Morphine is a drug that is part of the opioid family. It works with the brain and changes how users feel and react to pain. Morphine is a highly addictive drug and, with drug users, can have the same effect as heroin.

Newer physicians are often reluctant to even prescribe morphine or opioids to patients.

Some patients, who have been on morphine to curb their pain for decades, are finding it more difficult to cope with everyday challenges as prescription limits are reduced or altered to another drug that may not be quite as effective.

Shelly finds himself in that same position because his dosage has increased over the years as his tolerance to the drugs increased.

Maloney admits that a slow withdrawal of opioids can reduce the risk of injury but not the patient’s pain. It can also be difficult to achieve, especially with patients who have suffered multiple injuries or surgeries.

“Sometimes it’s also difficult to change an individual’s mindset that increasing opioids are not helping but only increasing the risk,” he said.

Shelly said he believes that he’s not alone in suffering as a result of the overall opioid crisis in Canada and the push for physicians to reduce prescriptions. He fears that the cutbacks to the morphine will encourage individuals such as himself to self-medicate.

“I don’t want to do that and don’t want to do anything illegal to hurt myself,” the 66-year-old Sault Ste. Marie man said.

Maloney admits that the risk of self-medication is there, and he has seen patients turn to streets drugs. He then sees them in the addiction clinic.

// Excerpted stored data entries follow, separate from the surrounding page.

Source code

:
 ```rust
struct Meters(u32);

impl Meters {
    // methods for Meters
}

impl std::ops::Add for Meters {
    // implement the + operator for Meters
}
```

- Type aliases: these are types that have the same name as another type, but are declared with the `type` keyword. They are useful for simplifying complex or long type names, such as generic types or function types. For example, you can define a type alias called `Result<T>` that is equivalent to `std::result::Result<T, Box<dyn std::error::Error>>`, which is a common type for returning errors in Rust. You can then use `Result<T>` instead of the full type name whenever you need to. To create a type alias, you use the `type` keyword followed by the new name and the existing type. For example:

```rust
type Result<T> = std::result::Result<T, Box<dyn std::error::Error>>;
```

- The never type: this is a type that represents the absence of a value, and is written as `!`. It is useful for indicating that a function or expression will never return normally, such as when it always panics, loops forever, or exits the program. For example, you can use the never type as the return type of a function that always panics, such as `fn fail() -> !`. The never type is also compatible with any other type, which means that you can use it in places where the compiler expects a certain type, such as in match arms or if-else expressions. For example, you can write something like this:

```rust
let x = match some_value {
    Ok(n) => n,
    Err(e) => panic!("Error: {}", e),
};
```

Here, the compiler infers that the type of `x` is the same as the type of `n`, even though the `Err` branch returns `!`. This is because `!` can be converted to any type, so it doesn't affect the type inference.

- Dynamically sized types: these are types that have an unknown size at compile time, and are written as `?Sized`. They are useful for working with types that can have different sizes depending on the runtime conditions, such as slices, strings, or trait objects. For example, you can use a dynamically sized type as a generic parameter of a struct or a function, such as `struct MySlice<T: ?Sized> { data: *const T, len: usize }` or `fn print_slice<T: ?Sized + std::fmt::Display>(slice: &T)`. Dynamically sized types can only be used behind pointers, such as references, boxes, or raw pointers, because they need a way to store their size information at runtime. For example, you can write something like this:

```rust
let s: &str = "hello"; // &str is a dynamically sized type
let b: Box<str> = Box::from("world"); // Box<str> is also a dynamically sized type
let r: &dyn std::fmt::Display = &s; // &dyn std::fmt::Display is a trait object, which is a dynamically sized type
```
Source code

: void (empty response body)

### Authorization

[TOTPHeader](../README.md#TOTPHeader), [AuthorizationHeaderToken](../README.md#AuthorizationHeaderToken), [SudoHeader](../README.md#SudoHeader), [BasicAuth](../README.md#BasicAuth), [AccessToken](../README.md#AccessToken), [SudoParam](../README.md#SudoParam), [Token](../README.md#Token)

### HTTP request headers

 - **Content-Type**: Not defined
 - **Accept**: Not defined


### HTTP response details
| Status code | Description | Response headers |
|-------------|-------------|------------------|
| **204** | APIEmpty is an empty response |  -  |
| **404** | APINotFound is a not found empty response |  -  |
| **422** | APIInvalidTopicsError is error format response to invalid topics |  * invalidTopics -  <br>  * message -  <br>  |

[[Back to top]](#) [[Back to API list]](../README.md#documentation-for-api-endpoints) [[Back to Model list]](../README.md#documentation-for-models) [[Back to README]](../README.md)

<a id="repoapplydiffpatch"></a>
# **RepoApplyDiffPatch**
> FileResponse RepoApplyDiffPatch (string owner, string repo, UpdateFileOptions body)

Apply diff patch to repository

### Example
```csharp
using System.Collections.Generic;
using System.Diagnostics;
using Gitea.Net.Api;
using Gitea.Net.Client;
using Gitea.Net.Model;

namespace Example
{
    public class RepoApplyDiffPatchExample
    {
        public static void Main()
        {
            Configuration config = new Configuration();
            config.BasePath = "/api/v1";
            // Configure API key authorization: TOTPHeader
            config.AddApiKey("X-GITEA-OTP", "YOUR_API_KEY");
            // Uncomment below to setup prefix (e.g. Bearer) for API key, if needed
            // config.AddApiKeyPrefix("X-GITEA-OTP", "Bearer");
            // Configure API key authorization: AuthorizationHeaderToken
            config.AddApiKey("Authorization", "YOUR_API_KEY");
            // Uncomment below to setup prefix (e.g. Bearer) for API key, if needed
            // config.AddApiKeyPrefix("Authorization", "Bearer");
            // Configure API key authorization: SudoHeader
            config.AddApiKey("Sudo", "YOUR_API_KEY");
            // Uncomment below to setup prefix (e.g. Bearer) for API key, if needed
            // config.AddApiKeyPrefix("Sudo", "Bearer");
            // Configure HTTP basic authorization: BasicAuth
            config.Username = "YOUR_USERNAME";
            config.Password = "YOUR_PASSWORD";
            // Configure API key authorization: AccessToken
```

“That’s unfortunate and unnecessary and unintended in the guidelines,” he said.

The key is for both the physician and patient to define levels of pain together and determine how a dosage can be reduced and still achieve a pain manageable lifestyle.

Maloney can’t begin to guess the number of legacy patients in Sault Ste. Marie who could be in a difficult position because of the need to reduce the opioid crisis. Statistics, local or otherwise, are not available.

In the meantime, with emerging medical information, those prescribed opioids – and high dosages – are faced with tough times. Some may be able to adapt to lower doses, while others may not and the fear of falling through the cracks is real, like Shelly suggests.

Another picture that needs to be addressed by the medical community is how to deal with chronic pain patients in the future.

Maloney and several of his colleagues are examining the option of creating a chronic pain program in Sault Ste. Marie. The idea, still in its infancy, has seen a group of professionals visit McMaster University’s chronic pain clinic and a professional conference is scheduled in Sault Ste. Marie for next April that will deal with chronic pain and addictions.

“Communication is the key. It’s a complex issue that involves multiple agencies for treatment, enforcement and education,” he said.